# TRECHO SELECIONADO
▬▬▬
PCC: Uma facção criminosa que tem 30 mil filiados e chega a funcionar como uma empresa

Como funciona o PCC no Brasil? Um jornalista e uma socióloga ficaram por 20 anos acompanhando o modus operandi da facção criminos

Denuncia gazetacrnews em 17 de novembro, 2019 13h11m

Como funciona o PCC no Brasil? Um jornalista e uma socióloga ficaram por 20 anos acompanhando o modus operandi da facção criminosa, e contaram toda a história em um livro.  

Em agosto de 2018, o jornalista Bruno Paes Manso e a socióloga Camila Nunes Dias lançaram A Guerra: A Ascensão do PCC e o Mundo do Crime no Brasil (Ed. Todavia), um mergulho na gênese e no funcionamento do grupo criminoso que domina os presídios do país – e controla muito da criminalidade do lado de fora das cadeias.
▬▬▬
# ENTRADAS DE DADOS
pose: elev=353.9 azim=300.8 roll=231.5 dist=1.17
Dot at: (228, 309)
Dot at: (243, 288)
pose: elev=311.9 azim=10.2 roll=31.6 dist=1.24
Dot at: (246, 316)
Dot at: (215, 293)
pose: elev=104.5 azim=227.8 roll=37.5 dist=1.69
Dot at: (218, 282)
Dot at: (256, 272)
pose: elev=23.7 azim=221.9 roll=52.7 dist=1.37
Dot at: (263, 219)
▬▬▬
# PARTES DO EXERCÍCIO
**1.** Reproduza o texto sobre o PCC na íntegra, sem nenhuma alteração.
**2.** Transcreva sem alterações as linhas da listagem a partir da que contém "pose: elev=23.7 azim=221.9" até o fim da listagem, incluindo a primeira e a última.
O texto e a listagem não têm nenhuma relação entre si.

# RESPOSTAS DO EXERCÍCIO
**1.**
PCC: Uma facção criminosa que tem 30 mil filiados e chega a funcionar como uma empresa

Como funciona o PCC no Brasil? Um jornalista e uma socióloga ficaram por 20 anos acompanhando o modus operandi da facção criminos

Denuncia gazetacrnews em 17 de novembro, 2019 13h11m

Como funciona o PCC no Brasil? Um jornalista e uma socióloga ficaram por 20 anos acompanhando o modus operandi da facção criminosa, e contaram toda a história em um livro.  

Em agosto de 2018, o jornalista Bruno Paes Manso e a socióloga Camila Nunes Dias lançaram A Guerra: A Ascensão do PCC e o Mundo do Crime no Brasil (Ed. Todavia), um mergulho na gênese e no funcionamento do grupo criminoso que domina os presídios do país – e controla muito da criminalidade do lado de fora das cadeias.

**2.**
pose: elev=23.7 azim=221.9 roll=52.7 dist=1.37
Dot at: (263, 219)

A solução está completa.